Lightning-AI / pytorch-lightning

Pretrain, finetune ANY AI model of ANY size on multiple GPUs, TPUs with zero code changes.
https://lightning.ai
Apache License 2.0
28.2k stars 3.37k forks source link

`configure_optimizers` in LightningCLI doesn't work in distributed mode #16489

Open stevenmanton opened 1 year ago

stevenmanton commented 1 year ago

Bug description

LightningCLI provides a way to override a model's configure_optimizers method. You can do this as a subclass or through the configuration. This works well on the CPU and if there's a single GPU, but it seems to fail for multiple GPUs. That is, it seems that the parameters provided in the configuration aren't actually used in distributed mode.

How to reproduce the bug

Because logging the optimizer is tricky in distributed mode, one easy way to test is to remove the configure_optimizers method from the model. Since LightningCLI.configure_optimizers overrides this method, you can actually do this. However, since it fails in distributed mode, you'll get an error.

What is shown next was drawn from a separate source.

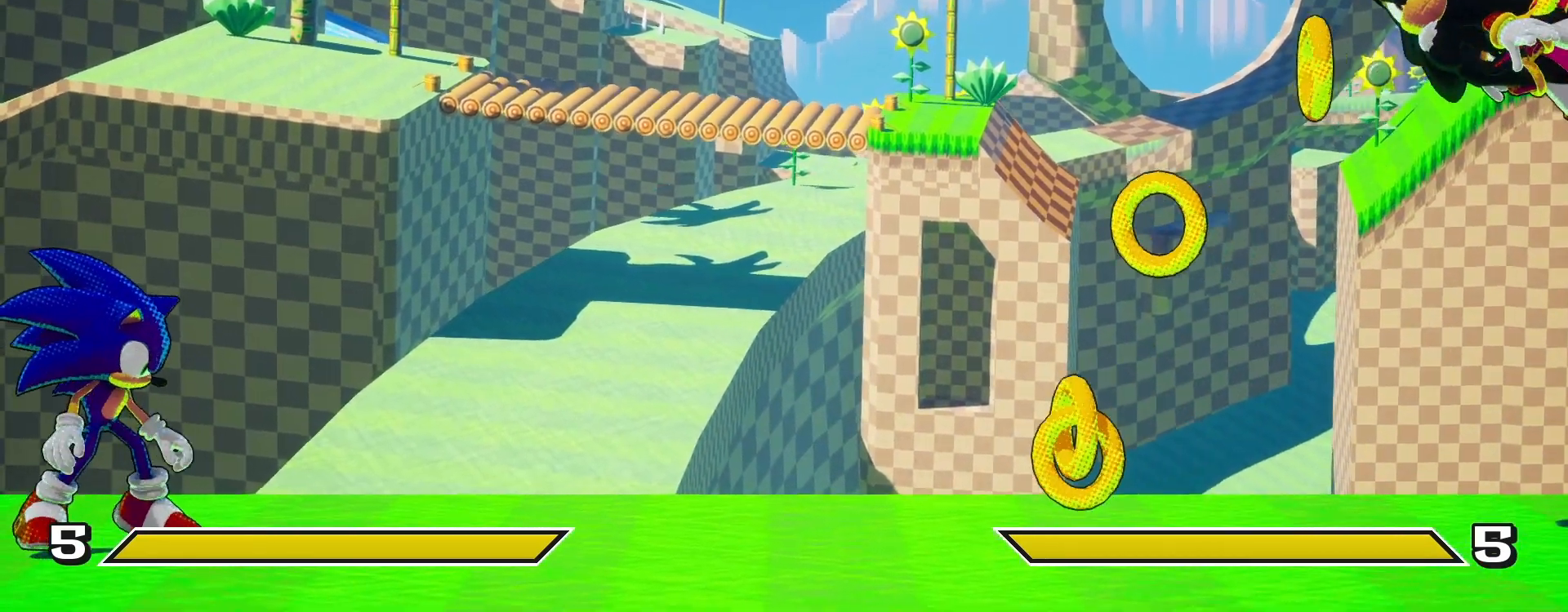
{"buttons": [], "left_stick": "center", "right_stick": "center", "events": []}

For example, with the following script:

# dummy.py
from pytorch_lightning.demos.boring_classes import BoringModel, BoringDataModule
from pytorch_lightning.cli import LightningCLI

del BoringModel.configure_optimizers

if __name__ == "__main__":

    cli = LightningCLI(BoringModel, BoringDataModule, trainer_defaults={
        "max_steps": 1,
        "accelerator": "gpu",
    })

You can run:

python src/product_dna/_antonstv/train/dummy.py fit --optimizer=Adam --trainer.devices=1

and the script will complete. But if you run

python src/product_dna/_antonstv/train/dummy.py fit --optimizer=Adam --trainer.devices=2

then you'll get an exception.

Error messages and logs

Traceback (most recent call last):
  File "src/product_dna/_antonstv/train/dummy.py", line 8, in <module>
    cli = LightningCLI(
  File "/home/antonstv/miniconda3/envs/pdna/lib/python3.8/site-packages/pytorch_lightning/cli.py", line 358, in __init__
    self._run_subcommand(self.subcommand)
  File "/home/antonstv/miniconda3/envs/pdna/lib/python3.8/site-packages/pytorch_lightning/cli.py", line 670, in _run_subcommand
    fn(**fn_kwargs)
  File "/home/antonstv/miniconda3/envs/pdna/lib/python3.8/site-packages/pytorch_lightning/trainer/trainer.py", line 608, in fit
    call._call_and_handle_interrupt(
  File "/home/antonstv/miniconda3/envs/pdna/lib/python3.8/site-packages/pytorch_lightning/trainer/call.py", line 36, in _call_and_handle_interrupt
    return trainer.strategy.launcher.launch(trainer_fn, *args, trainer=trainer, **kwargs)
  File "/home/antonstv/miniconda3/envs/pdna/lib/python3.8/site-packages/pytorch_lightning/strategies/launchers/multiprocessing.py", line 113, in launch
    mp.start_processes(
  File "/home/antonstv/miniconda3/envs/pdna/lib/python3.8/site-packages/torch/multiprocessing/spawn.py", line 198, in start_processes
    while not context.join():
  File "/home/antonstv/miniconda3/envs/pdna/lib/python3.8/site-packages/torch/multiprocessing/spawn.py", line 160, in join
    raise ProcessRaisedException(msg, error_index, failed_process.pid)
torch.multiprocessing.spawn.ProcessRaisedException:

-- Process 0 terminated with the following error:
Traceback (most recent call last):
  File "/home/antonstv/miniconda3/envs/pdna/lib/python3.8/site-packages/torch/multiprocessing/spawn.py", line 69, in _wrap
    fn(i, *args)
  File "/home/antonstv/miniconda3/envs/pdna/lib/python3.8/site-packages/pytorch_lightning/strategies/launchers/multiprocessing.py", line 139, in _wrapping_function
    results = function(*args, **kwargs)
  File "/home/antonstv/miniconda3/envs/pdna/lib/python3.8/site-packages/pytorch_lightning/trainer/trainer.py", line 650, in _fit_impl
    self._run(model, ckpt_path=self.ckpt_path)
  File "/home/antonstv/miniconda3/envs/pdna/lib/python3.8/site-packages/pytorch_lightning/trainer/trainer.py", line 1029, in _run
    verify_loop_configurations(self)
  File "/home/antonstv/miniconda3/envs/pdna/lib/python3.8/site-packages/pytorch_lightning/trainer/configuration_validator.py", line 41, in verify_loop_configurations
    __verify_train_val_loop_configuration(trainer, model)
  File "/home/antonstv/miniconda3/envs/pdna/lib/python3.8/site-packages/pytorch_lightning/trainer/configuration_validator.py", line 80, in __verify_train_val_loop_configuration
    raise MisconfigurationException(
lightning_fabric.utilities.exceptions.MisconfigurationException: No `configure_optimizers()` method defined. Lightning `Trainer` expects as minimum a `training_step()`, `train_dataloader()` and `configure_optimizers()` to be defined.

Environment

More info

This error took me a really long time to track down. Even if there's not an easy fix, it would be great to throw a warning.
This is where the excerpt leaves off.